La Femme du ferrailleur, de Danis Tanovic

 

La Femme du ferrailleur, de Danis TanovicAttention, histoire vraie… Bosnie, de nos jours. Nazif, Senada et leurs deux petites filles forment une famille heureuse, avec son lot de chamailleries et de gestes tendres. Certes, ils vivent de ce que Nazif parvient à vendre de ferraille par jour, mais au moins, ils ont de quoi manger et la télé dans le salon. Mais Senada se plaint subitement de douleurs au ventre. Et à l’hôpital, la famille apprend l’indicible : le bébé que porte Senada est mort et elle risque une septicémie si elle n’est pas opérée de toute urgence. Problème de taille : la famille n’est pas assurée et ne peut payer l’opération. Ils se retrouvent expédiés manu militari de l’hôpital qui refuse de les prendre en charge. Le combat de Nazif pour trouver l’argent nécessaire et les subterfuges dont il use pour aider sa femme sont pour le moins touchants. D’autant plus que le réalisateur, Danis Tanovic, déjà remarqué pour No Man’s Land, a décidé d’adapter ce fait divers avec les protagonistes initiaux. Et Nazif et Senada de revivre leur histoire, un peu comme l’avaient fait Valérie Donzelli et Jérémie Elkaïm avec La guerre est déclarée. Mais ici, point de fioritures, de jolis cadres, de musique pop pour faire passer la pilule. Tout est filmé comme un documentaire. C’est Envoyé spécial sans voix off. Tout est brut de décoffrage, quitte à se priver de quelques ellipses qui auraient pu donner un autre rythme. Que Nazif soit ferrailleur est une chose. Le voir désosser intégralement une voiture en est une autre. Et si l’on sent tout l’amour que Nazif porte à sa femme, le film aurait mérité de mettre un peu de côté le documentaire pour laisser filtrer la fiction, avec davantage d’émotions et d’empathie pour ces personnages.

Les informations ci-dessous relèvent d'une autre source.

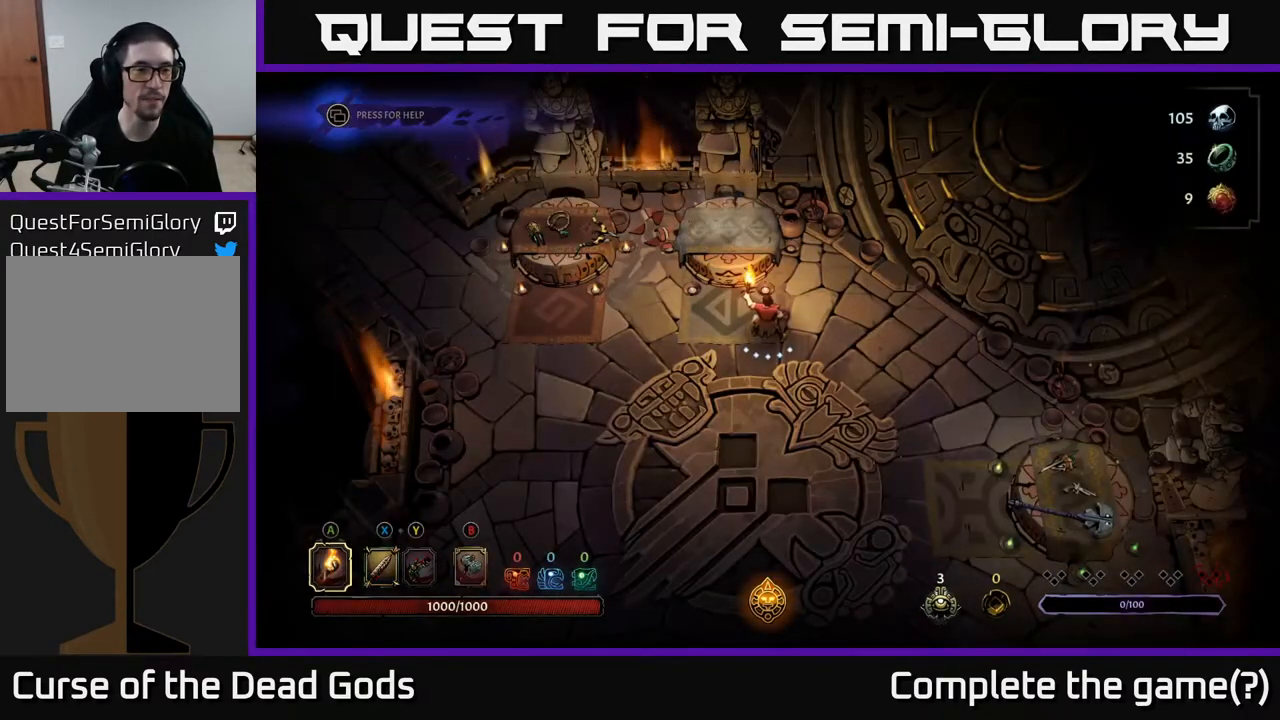
{"buttons": [], "left_stick": "down-right", "right_stick": "center", "events": [[317, "left_stick", "down-right"]]}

Là est sans doute la limite de l’idée (légitime) de refaire jouer à ce couple ce qu’il a traversé. Des acteurs confirmés auraient sans doute permis d’établir une distance avec la réalité et nous aurions pu assister à du cinéma qui emporte, comme sait le faire si bien Danis Tanovic. Ce qui n’a nullement dérangé le jury de la Berlinale 2013 qui a attribué le prix d’interprétation masculine à Nazif. Ou quand la réalité rejoint totalement la fiction.

 
La Femme du ferrailleur de Danis Tanovic, avec Senada Alimanovic, Nazif Mujic, Sandra Mujic et Semsa Mujic. Bosnie-Herzégovine, Slovénie, France, 2013. Grand prix du jury au Festival de Berlin 2013.